After taking it easy in Story of Seasons: Friends of Mineral Town for the past couple weeks, I headed to the diametric end of the spectrum with Carrion from Phobia Game Studio. This so-called "reverse horror game" is basically the David Cronenberg-John Carpenter team-up sequel to The Thing that we never got. It's a Metroidvania where you play as an abomination of flesh, tentacles and teeth, terrorizing and devouring everyone in a top-secret research facility. Considering Metroidvanias usually play the other way around, this is a fascinating concept and I'm having a lot of fun with this one. Stay tuned for my full review.
Other than nomming scientist faces I'm still grinding away at No Man's Sky, trying to coerce my brother into joining me for multiplayer. I admit to a bit of grind exploitation, by using the portal coordinate system to jump to a space station that happens to be an endless spawn of very high-tier ships. With enough starting capital (and patience for grind) you can essentially scrap and/or flip these things endlessly, racking up huge amounts of space bucks, nanite clusters and high-level upgrades. I've promised my brother $100,000,000 in Space Bucks and the No Man's Sky equivalent of a fully tricked out Maserati if he joins my game, so hopefully that sweetens the pot.
Eric Hauter
I'm afraid that I have to now ask myself, is the
Power Rangers fighting game my gateway drug into the genre? I used to enjoy fighting games in a button-mashy sort of way, but never fully engaged with them enough to get good. I bounced off of Injustice a few years ago, and haven't looked back since. But now, out of left field, I can't stop playing Power Ranger on Stadia. My son and I powered through the entire campaign the other day, and now I'm starting to jump online, looking for matches. I suck, of course, but I can't stop playing. Now I'm tempted to give other fighting games in my library a second look. I have Mortal Kombat X, and I've never even touched it. Why not? This could be my new favorite thing.

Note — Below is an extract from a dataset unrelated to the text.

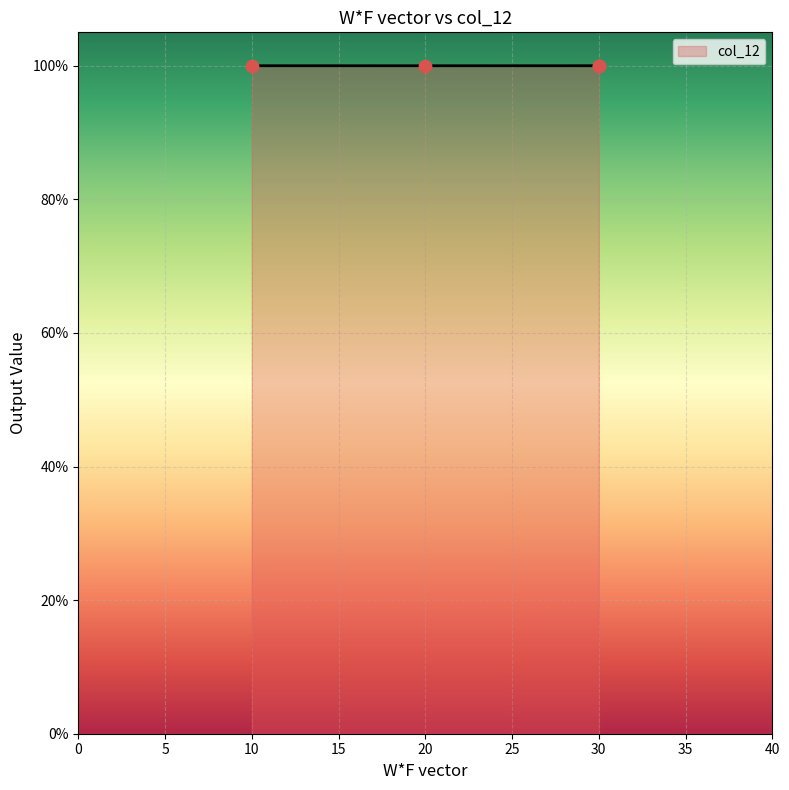

Between 30 and 10, which is larger?

30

Speaking of new favorite things, I've also foolishly dipped my toe into Warframe, and I find that I'm enjoying that game in a rather unnatural fashion as well. Inspired by Nathon Grayson's recent Kotaku article "Oh No, I'm Hooked on Warframe Now", I figured that maybe the weird, sprawling shooter might stick with me a little better than Destiny or Anthem. And you know what? I was right! Warframe is crazy, and awesome. I have a space ninja who runs around one-shotting dudes with a crossbow, and melee-ing baddies in the face with an electric sword. It's so cool, I can't get over it. If you haven't tried Warframe, you totally should. It's free, and it's available on every modern console. What do you have to lose?

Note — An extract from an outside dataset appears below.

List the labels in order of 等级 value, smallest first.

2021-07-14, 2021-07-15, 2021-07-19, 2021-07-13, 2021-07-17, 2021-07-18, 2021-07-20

I sound grumpy about this but I'm not. I'm just "engaging the text," as we used to say in freshman literature classes. But here I am trying to engage the text in Pillars of Eternity, yet another in an endless parade of award-winning role-playing games from Obsidian Entertainment. Hurdle #1, isometric camera angles, by their very nature, leave me too far removed from being in my character's shoes—the antithesis of role-playing for me. Hurdle #2, regarding that same angle, the entire game world is reduced to maybe a 25-yard radius, the antithesis of open-world gaming, which I'm quite fond of. Hurdle #3, it's tedious pecking away at numbered dialogue trees that amount to nothing more than NPCs spouting out snippets of glossary pages. (1. Tell me more about that. 2. Tell me more about that. 3. Can we circle back around so you can tell me more about that?) For someone raised on "Show, Don't Tell," this is all Tell.
Is this Pillars of Eternity's entire M.O.? I doubt it. Yet those hurdles still exist for me, more than two decades later. I'm a little more bound and determined to hurdle them right now, however, considering Obsidian announced its next RPG, Avowed, is first-person (Hurdle #1 down!), is an open world bigger and denser than Skyrim (Hurdle #2 down!), and, at least so far, there's nary a wall of glossary-entries-dressed-as-dialogue to be seen (Hurdle #3 unconfirmed). So, good luck, Obsidian. If Bethesda ain't gonna Bethesda, then maybe Obsidian will.
John Yan
Someone posted instructions on how to get X-Wing Alliance working in VR so I'm going to spend my weekend flying around in an X-Wing or Tie Fighter virtually. While Squadrons has me hyped for some Star Wars ship combat, I can look to see if this will keep me satisfied until then. Not like X-Wing Alliance was a bad game, it was quite good. If VR is half as good as the videos I've seen of it in action, it's going to be damn fun.
I'll probably also hit up an in game night or two of 7 Days to Die. The stable release for the latest alpha should be hitting soon and I'm checking things out to see how different it is from the previous version. There are some biomes that will absolutely murder you now that didn't before. (I'm looking at you snow biome!) But so far I'm digging what I'm seeing in the latest alpha.